Dive into the Name class to parse and recreate a string...

>>> from nominally import Name
>>> n = Name("DR. PEACHES BARTKOWICZ")
>>> n
Name({'title': 'dr', 'first': 'peaches', 'middle': '', 'last': 'bartkowicz', 'suffix': '', 'nickname': ''})
>>> str(n)
'bartkowicz, dr peaches'

...or use the dict...

>>> dict(n)
{
  'title': 'dr',
  'first': 'peaches',
  'middle': '',
  'last': 'bartkowicz',
  'suffix': '',
  'nickname': ''
}
>>> list(n.values())
['dr', 'peaches', '', 'bartkowicz', '', '']

...or retrieve a more elaborate set of attributes...

>>> n.report()
{
  'raw': 'DR. PEACHES BARTKOWICZ',
  'cleaned': {'dr peaches bartkowicz'},
  'parsed': 'bartkowicz, dr peaches',
  'list': ['dr', 'peaches', '', 'bartkowicz', '', ''],
  'title': 'dr',
  'first': 'peaches',
  'middle': '',
  'last': 'bartkowicz',
  'suffix': '',
  'nickname': ''
}

...or capture individual attributes.

>>> n.first
'peaches'
>>> n['last']
'bartkowicz'
>>> n.get('title')
'dr'
>>> n.raw
'DR. PEACHES BARTKOWICZ'

🖥️ Command Line

For a quick report, invoke the nominally command line tool:

$ nominally "DR. PEACHES BARTKOWICZ"
       raw: DR. PEACHES BARTKOWICZ
   cleaned: dr. peaches bartkowicz
    parsed: bartkowicz, dr peaches
      list: ['dr', 'peaches', '', 'bartkowicz', '', '']
     title: dr
     first: peaches
    middle:
      last: bartkowicz
    suffix:
  nickname:

🔬 Worked Examples

Binder hosts live Jupyter notebooks walking through examples of nominally.

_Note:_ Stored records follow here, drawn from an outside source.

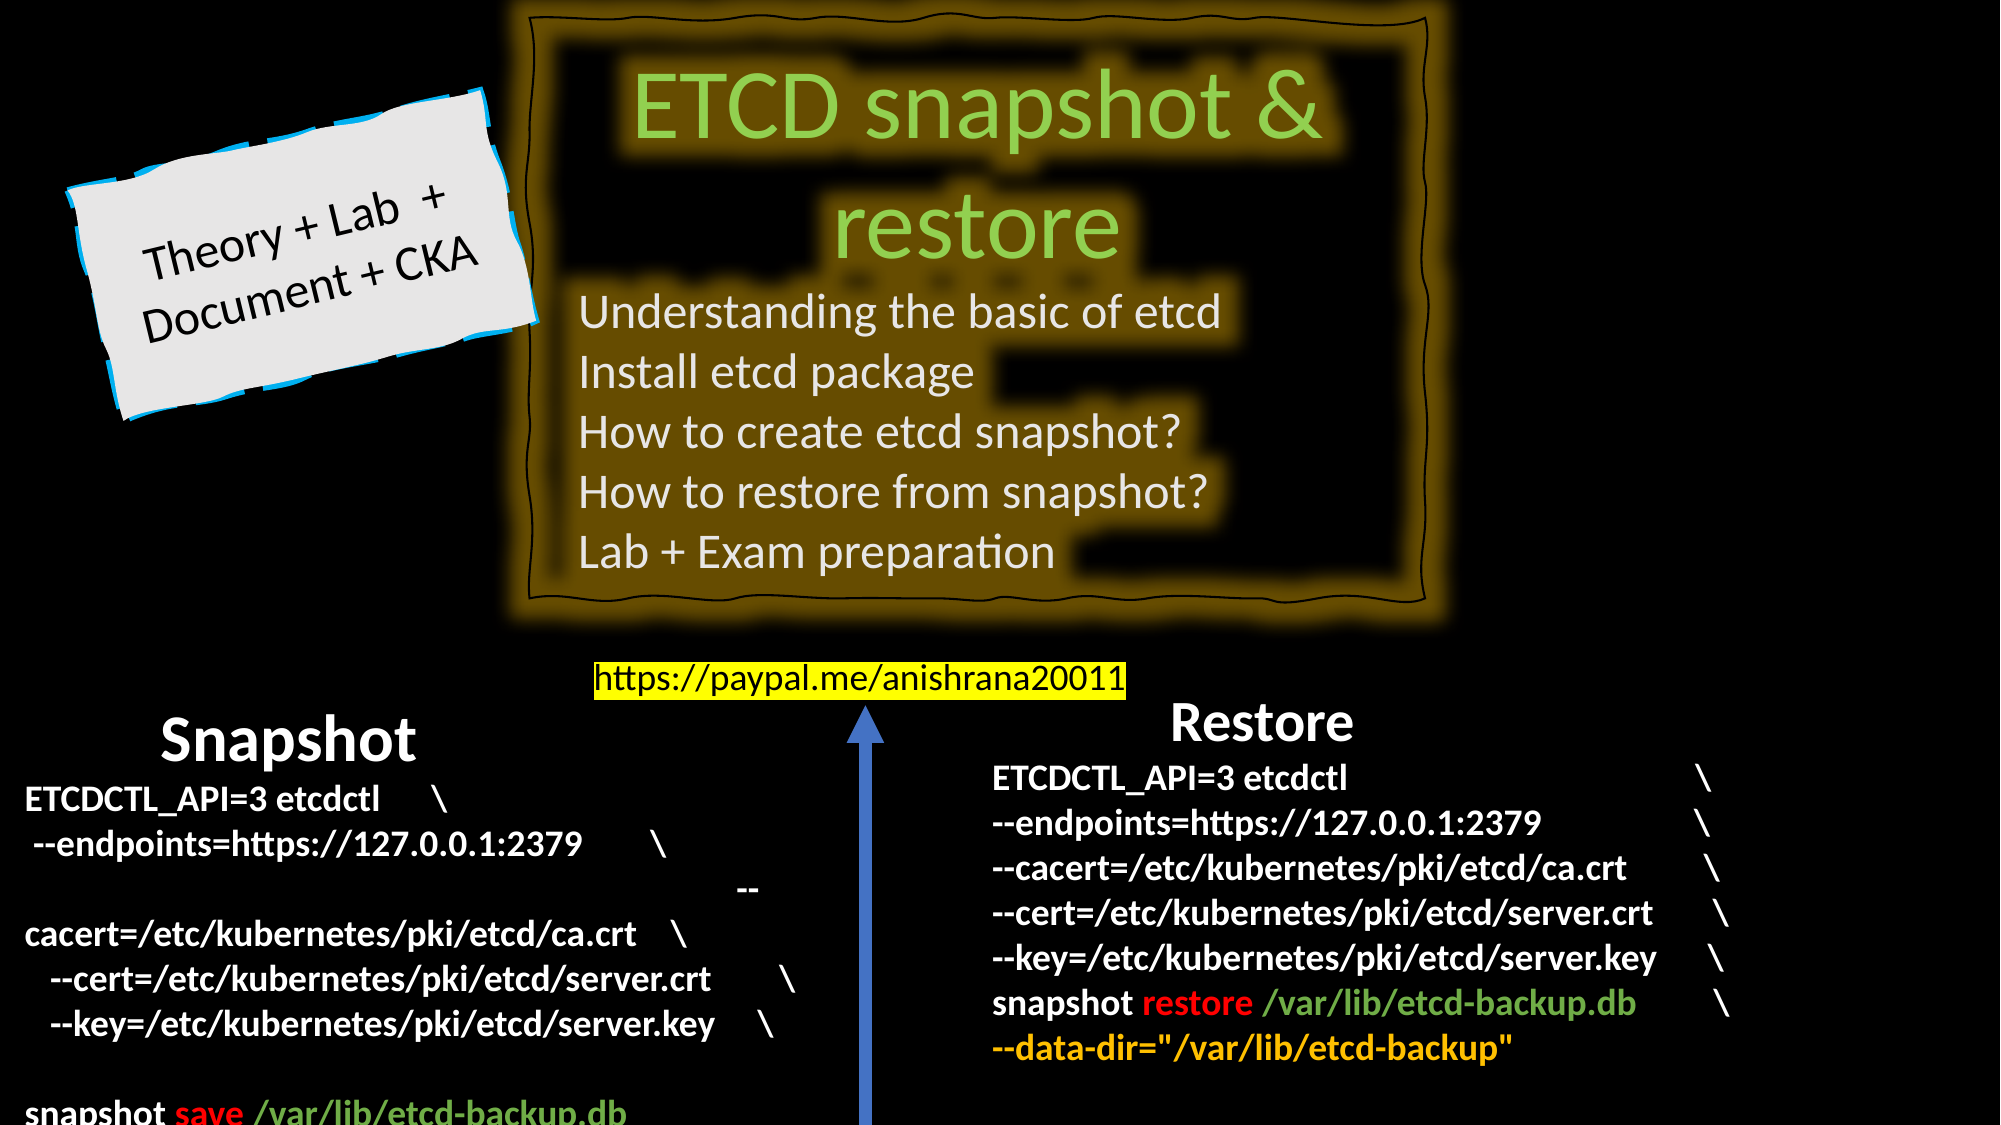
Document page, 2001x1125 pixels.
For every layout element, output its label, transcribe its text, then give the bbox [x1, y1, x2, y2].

text_box ETCD snapshot & restore Understanding the basic of etcd Install etcd package How to create etcd snapshot? How to restore from snapshot? Lab + Exam preparation [524, 12, 1430, 604]
text_box https://paypal.me/anishrana20011 [578, 645, 1152, 706]
text_box Theory + Lab + Document + CKA [66, 88, 538, 421]
text_box [4, 323, 705, 1093]
text_box Snapshot ETCDCTL_API=3 etcdctl \ --endpoints=https://127.0.0.1:2379 \ --cacert=/etc/kubernetes/pki/etcd/ca.crt \ --cert=/etc/kubernetes/pki/etcd/server.crt \ --key=/etc/kubernetes/pki/etcd/server.key \ snapshot save /var/lib/etcd-backup.db [9, 686, 864, 1125]
text_box Restore ETCDCTL_API=3 etcdctl \ --endpoints=https://127.0.0.1:2379 \ --cacert=/etc/kubernetes/pki/etcd/ca.crt \ --cert=/etc/kubernetes/pki/etcd/server.crt \ --key=/etc/kubernetes/pki/etcd/server.key \ snapshot restore /var/lib/etcd-backup.db \ --data-dir="/var/lib/etcd-backup" [977, 675, 1812, 1076]
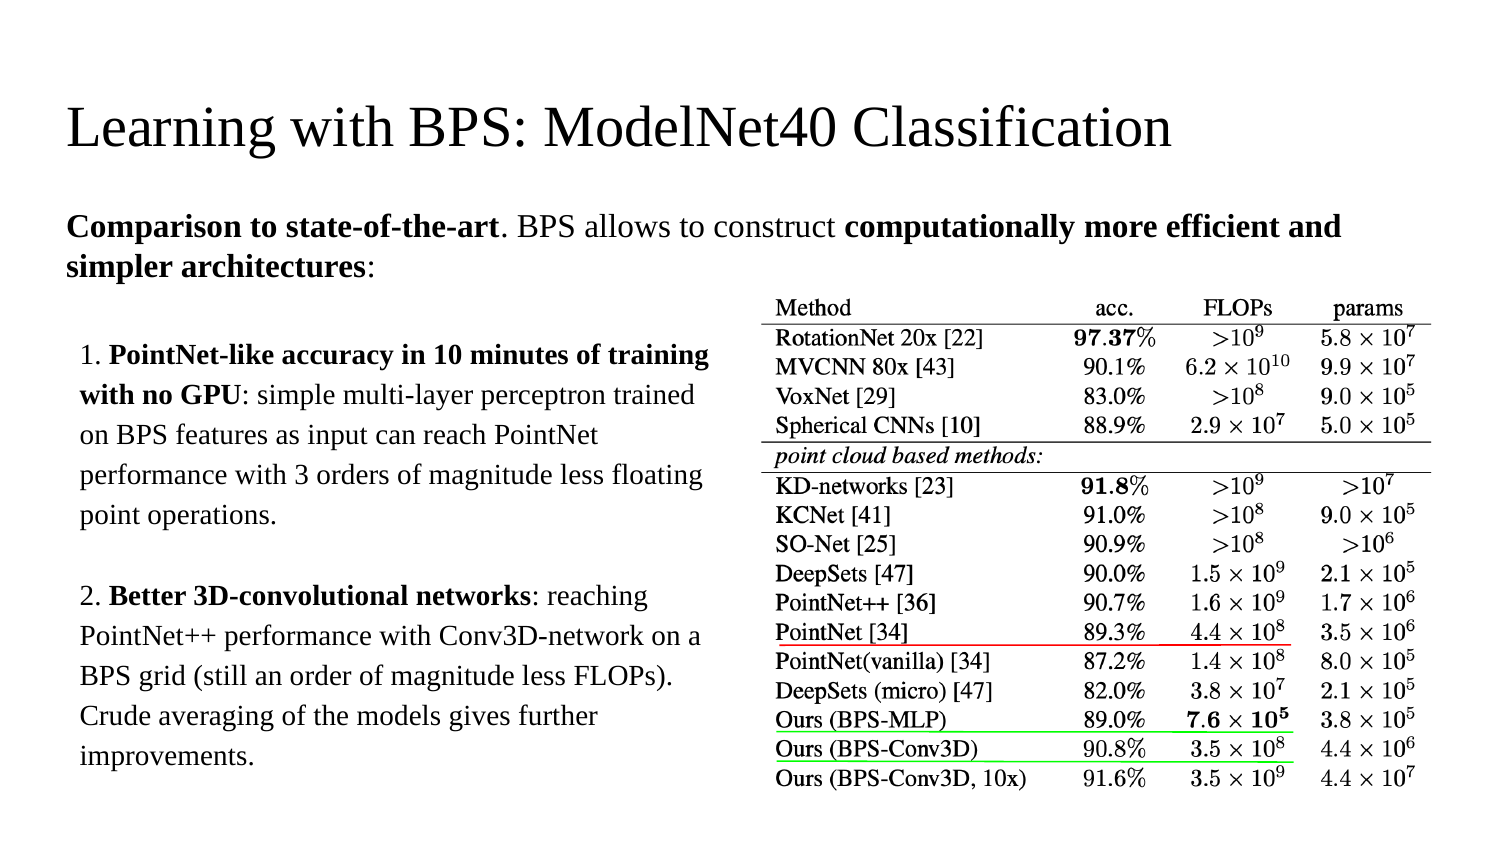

     csv.ipynb on mybinder.org

     pandas_simple.ipynb on mybinder.org

These notebooks and additional examples reside in the Nominally Examples repository.

🧙‍ Author

Matt VanEseltine

https://pypi.org/user/matvan/

matvan@umich.edu

https://github.com/vaneseltine

https://twitter.com/vaneseltine

https://stackoverflow.com/users/7846185/matt-vaneseltine

💡 Acknowledgements

Nominally started as a fork of the python-nameparser package, and has benefitted considerably from this origin⸺especially the wealth of examples and tests developed for python-nameparser.